Word of the Year: ‘Tergiversate.’ Yeah, that’ll catch on.
“Tergiversate,” according to this HuffPo piece, is pronounced “ter-JIV-er-sate,” and means “to change repeatedly one’s attitude or opinions with respect to a cause, subject, etc.; equivocate.”
Greeaaaat. Just what we need, a big, ugly latinate word that means “flip-flop.” What’s wrong with equivocate? It’s a slightly less ugly latinate word with the same meaning.
And have you run into this word anywhere? HuffPo reports a single sighting (citing?), in the Times of London in August, where it was used “to describe the changing attitudes of stock markets.”
(Surely HuffPo means “attitudes toward stock markets?” Or perhaps, “attitudes of stock market traders?” Only sentient beings can have attitudes. Yikes! This subject is making me persnickety.)
Jay Schwartz, Dictionary.com’s Head of Content, defends this absurd selection of a word that you are most likely seeing here for the one and only time in your life, by telling HuffPo:
“We’re taking a stand on this choice….This word encompasses an sense of ‘flip flopping’ but it also implies a number of other complicating forces. Unlike ‘flip flop’, ‘tergiversate’ suggests a lack of intentionality – it’s a change in state more out of necessity, as new events happen at great speed, whether in the economy, politics or attitudes.”
Whatever. When has this ever been not the case? And yet we muddled through, I don’t know, the Great Depression, World War II, the Civil Rights era, Vietnam, the fall of the Soviet Union, and the entire Bush Administration, without resort to an ungainly archaic word.
The one thing tergiversate has going for it is its deep historical pedigree, which goes back to 1655 or thereabouts. But that’s it.
A Word of the Year should flow off the tongue, and it should immediately feel right. It should be almost onomatapoeic, with its sound at least cooperating with its meaning.
The sound of tergiversate cooperates with no meaning whatsoever. It’s like a scientific or medical or scholarly word, meant not to share meaning but to obscure it for the exclusive use of an in-group.
Like an indie film, it seems to lack enough beats — it needs another syllable or two to limber it up and let it flow from the front of the mouth.
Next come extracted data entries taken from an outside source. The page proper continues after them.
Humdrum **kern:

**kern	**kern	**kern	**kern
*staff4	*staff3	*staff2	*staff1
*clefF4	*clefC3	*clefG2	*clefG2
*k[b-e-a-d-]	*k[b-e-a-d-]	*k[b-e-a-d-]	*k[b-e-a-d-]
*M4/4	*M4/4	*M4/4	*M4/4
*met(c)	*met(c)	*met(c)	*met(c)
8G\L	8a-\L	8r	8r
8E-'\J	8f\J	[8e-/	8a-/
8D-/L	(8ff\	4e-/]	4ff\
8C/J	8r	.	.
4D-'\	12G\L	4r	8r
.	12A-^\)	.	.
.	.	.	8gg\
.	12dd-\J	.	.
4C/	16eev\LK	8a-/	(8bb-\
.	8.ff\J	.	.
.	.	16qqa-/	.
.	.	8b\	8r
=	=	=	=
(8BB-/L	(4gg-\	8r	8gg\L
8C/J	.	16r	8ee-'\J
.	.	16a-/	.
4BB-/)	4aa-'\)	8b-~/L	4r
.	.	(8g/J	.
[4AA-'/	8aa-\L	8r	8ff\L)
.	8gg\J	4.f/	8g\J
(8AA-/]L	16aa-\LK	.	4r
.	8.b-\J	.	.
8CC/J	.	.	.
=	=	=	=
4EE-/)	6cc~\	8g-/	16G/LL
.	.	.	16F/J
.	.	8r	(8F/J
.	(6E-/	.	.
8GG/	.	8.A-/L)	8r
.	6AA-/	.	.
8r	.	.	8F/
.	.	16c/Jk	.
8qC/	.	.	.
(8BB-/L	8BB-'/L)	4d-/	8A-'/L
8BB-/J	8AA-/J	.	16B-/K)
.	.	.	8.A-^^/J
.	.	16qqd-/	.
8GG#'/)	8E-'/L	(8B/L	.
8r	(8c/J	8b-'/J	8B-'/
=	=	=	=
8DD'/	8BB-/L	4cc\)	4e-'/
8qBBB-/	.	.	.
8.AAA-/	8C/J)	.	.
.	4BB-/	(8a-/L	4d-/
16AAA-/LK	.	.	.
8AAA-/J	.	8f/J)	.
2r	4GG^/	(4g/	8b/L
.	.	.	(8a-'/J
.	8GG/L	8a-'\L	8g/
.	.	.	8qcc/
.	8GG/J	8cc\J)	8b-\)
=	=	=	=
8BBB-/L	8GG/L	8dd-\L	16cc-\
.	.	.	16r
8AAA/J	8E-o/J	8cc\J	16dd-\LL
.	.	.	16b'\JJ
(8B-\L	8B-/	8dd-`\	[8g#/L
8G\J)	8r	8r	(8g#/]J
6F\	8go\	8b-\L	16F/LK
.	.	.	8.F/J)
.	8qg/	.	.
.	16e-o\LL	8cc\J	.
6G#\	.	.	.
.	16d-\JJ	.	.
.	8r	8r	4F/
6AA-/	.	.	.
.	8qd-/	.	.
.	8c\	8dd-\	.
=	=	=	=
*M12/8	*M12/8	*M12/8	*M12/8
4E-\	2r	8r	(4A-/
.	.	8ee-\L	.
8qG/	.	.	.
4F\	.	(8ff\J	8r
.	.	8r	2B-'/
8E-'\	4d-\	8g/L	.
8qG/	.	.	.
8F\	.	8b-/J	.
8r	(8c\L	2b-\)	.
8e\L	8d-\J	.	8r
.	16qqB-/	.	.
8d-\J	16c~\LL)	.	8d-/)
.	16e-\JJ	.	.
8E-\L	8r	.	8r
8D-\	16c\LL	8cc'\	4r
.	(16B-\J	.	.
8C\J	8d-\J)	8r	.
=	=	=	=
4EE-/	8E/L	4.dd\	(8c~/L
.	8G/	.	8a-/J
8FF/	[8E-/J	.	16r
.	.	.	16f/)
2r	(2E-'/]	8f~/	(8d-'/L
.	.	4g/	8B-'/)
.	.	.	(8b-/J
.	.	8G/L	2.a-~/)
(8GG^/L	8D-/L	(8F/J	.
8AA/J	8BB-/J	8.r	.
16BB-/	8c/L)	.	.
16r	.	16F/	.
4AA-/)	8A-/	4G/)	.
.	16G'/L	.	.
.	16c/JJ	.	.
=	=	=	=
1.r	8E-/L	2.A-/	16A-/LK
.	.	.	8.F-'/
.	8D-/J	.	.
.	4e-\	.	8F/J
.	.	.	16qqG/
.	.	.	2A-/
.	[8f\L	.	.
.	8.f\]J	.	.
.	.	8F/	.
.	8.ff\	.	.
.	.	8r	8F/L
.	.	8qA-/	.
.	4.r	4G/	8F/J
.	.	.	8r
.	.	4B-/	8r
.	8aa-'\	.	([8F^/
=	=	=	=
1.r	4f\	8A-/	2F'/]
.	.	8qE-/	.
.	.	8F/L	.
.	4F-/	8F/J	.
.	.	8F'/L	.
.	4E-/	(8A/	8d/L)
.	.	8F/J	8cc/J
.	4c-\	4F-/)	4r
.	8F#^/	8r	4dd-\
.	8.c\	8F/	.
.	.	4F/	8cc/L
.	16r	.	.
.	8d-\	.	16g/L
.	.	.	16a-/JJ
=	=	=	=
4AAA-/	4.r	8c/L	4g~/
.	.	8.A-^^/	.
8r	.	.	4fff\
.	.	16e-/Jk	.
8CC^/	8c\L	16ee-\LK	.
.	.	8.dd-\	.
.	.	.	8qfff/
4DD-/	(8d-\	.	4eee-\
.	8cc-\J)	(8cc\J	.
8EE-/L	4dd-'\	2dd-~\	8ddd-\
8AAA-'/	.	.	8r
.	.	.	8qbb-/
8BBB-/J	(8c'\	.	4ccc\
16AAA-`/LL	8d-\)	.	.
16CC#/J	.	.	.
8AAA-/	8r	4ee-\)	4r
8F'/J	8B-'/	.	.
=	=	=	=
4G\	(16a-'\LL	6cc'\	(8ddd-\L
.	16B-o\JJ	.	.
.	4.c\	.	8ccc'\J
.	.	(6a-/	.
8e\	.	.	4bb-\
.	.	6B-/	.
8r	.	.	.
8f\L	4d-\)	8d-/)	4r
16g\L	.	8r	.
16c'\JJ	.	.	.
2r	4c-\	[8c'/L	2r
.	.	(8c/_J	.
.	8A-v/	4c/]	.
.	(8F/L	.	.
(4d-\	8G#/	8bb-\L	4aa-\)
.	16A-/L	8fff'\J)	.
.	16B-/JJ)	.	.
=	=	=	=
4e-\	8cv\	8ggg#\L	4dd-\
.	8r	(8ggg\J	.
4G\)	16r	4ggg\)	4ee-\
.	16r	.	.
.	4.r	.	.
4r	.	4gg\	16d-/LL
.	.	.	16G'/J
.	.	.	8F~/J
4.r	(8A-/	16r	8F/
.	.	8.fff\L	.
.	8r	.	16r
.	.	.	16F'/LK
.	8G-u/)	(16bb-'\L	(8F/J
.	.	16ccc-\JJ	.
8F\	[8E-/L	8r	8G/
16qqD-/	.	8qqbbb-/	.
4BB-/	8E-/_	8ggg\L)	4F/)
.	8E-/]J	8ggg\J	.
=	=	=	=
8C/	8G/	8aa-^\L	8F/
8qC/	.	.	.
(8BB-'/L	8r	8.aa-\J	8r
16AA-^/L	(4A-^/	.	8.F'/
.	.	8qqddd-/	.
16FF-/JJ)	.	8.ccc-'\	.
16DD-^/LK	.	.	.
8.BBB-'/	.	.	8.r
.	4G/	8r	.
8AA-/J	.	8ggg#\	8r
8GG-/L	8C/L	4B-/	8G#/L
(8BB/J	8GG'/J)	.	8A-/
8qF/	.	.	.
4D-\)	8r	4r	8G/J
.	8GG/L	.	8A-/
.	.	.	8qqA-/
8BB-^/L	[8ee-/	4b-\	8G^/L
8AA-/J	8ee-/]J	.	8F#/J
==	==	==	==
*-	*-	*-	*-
I keep wanting to make it “tergiviscerate” — that scans better, doesn’t it? — which might be a word to describe what Barack Obama would do to Rick Perry in a presidential campaign debate (or Michelle Bachman or Herman Cain or even Mitt Romney, who, after all, is the reigning tergiversator-in-chief).
What’s more, a Word of the Year should be sexy and fun and fill a need we previously did not know existed. “Unfriend,” the 2009 WOTY chose by the Oxford Dictionary, fits most of these requirements. So does “locavore,” Oxford’s 2007 WOTY.
Of course, Merriam-Webster’s 2006 WOTY, “truthiness” –invented by TV comedian Steven Colbert — meets all these standards. It is (or should be) the consensus pick as best coinage of the millennium.
As you can see, dictionary outfits compete to anoint their own publicity-generating WOTY, with the American Dialect Society joining the ones already mentioned. Two cheers for capitalism, I suppose.
But I find it especially disappointing Dictionary.com has botched this year’s job so badly. Since I moved most of my work life online, Dictionary.com has become my go-to word reference guide.
Yes, the two-volume Compact Oxford is over there on the floor by the bookcase, and the beloved American Heritage remains enthroned on its corner dictionary stand.
Who has time to leave the keyboard to look up a word? Dictionary.com meets my needs without compromising my writerly principles, chiefly because it not only provides definitions, it provides definitions for all the nuances and forms and connotations of a word.
And what’s more important, it supplies etymologies for each term. A dictionary without etymology is not worth the trees that died to create it. Or in this case, the carbon spewed into the atmosphere to power the Internet.
Finally, while I’m berating my new friends at Dictionary.com (and no, I’m not going to unfriend them), let me say that the best words in the language, the ones that have the most power, are the 15 percent that come from the Anglo-Saxon origins of English. The 85 percent of latinate words, foisted upon the language by the Frenchifiers who accompanied William the Conqueror, are to be avoided whenever possible.
Writers are aware of this– good ones, at least. I suppose it’s too much to expect lexicographers to know it, too. Writers are the race car drivers of language. Lexicographers are the auto mechanics.